Wednesday, June 22, 2005

worth fighting for

Trying to create change in other countries requires both awareness and sensitivity to cultural issues. For example, trying to fight HIV/AIDS in the developing world is fruitless unless you understand gender relations, views on sexuality and more in the country or region where a program is being implemented.

Condi Rice thinks that those who are pushing for greater women's rights in the Middle East need to be aware of and respectful to cultural traditions. In Saudi Arabia, for example, Condi thinks women should eventually be given the right to vote, but she's not willing to push for them to have the right to drive out of "respect".

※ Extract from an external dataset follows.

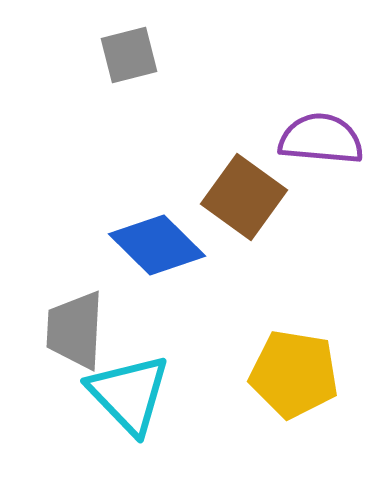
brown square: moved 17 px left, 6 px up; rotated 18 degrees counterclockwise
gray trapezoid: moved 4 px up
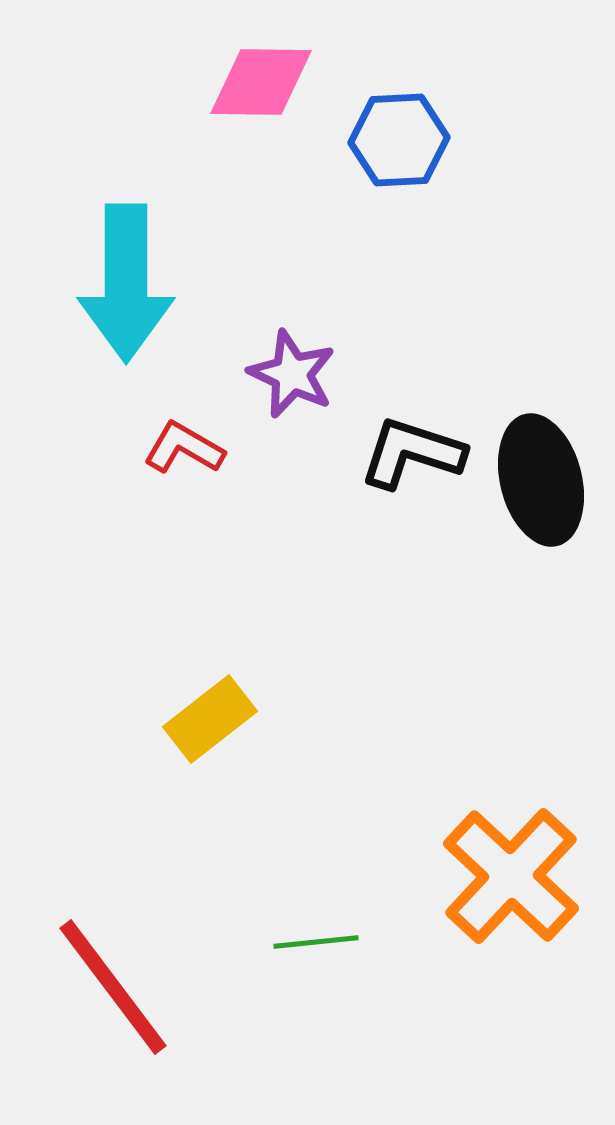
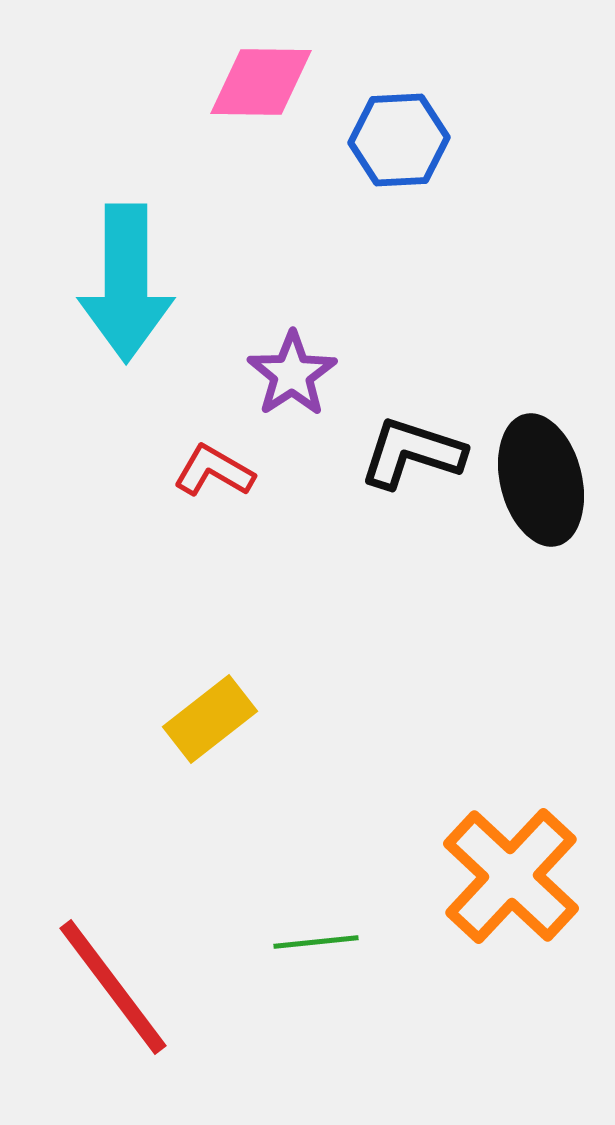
purple star: rotated 14 degrees clockwise
red L-shape: moved 30 px right, 23 px down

There were a few cultural traditions here in the U.S. that, if respected and still in place, would mean that Rice would be wearing a maid's uniform right about now, instead of that hot black leather number she got all that press for this spring.

Not being able to drive is not just an inconvenience that means that the little lady can't get to the mall. It means that she is limited in terms of economic opportunity and independence and it's worth fighting for. It means that, when they finally do give her the right to vote, she's going to have to ask her husband to give her a ride to the polls.

Speaking of women's rights, check out
Nicholas Kristof's piece from Tuesday's New York Times. He wants President Bush to hold back on his praise for Pakistan's Prime Minister when he comes to DC next month. Instead, maybe he could use the occasion to tell President Pervez Musharraf to get his country's act together in regard to the repeated violations of the rights of women who have been raped.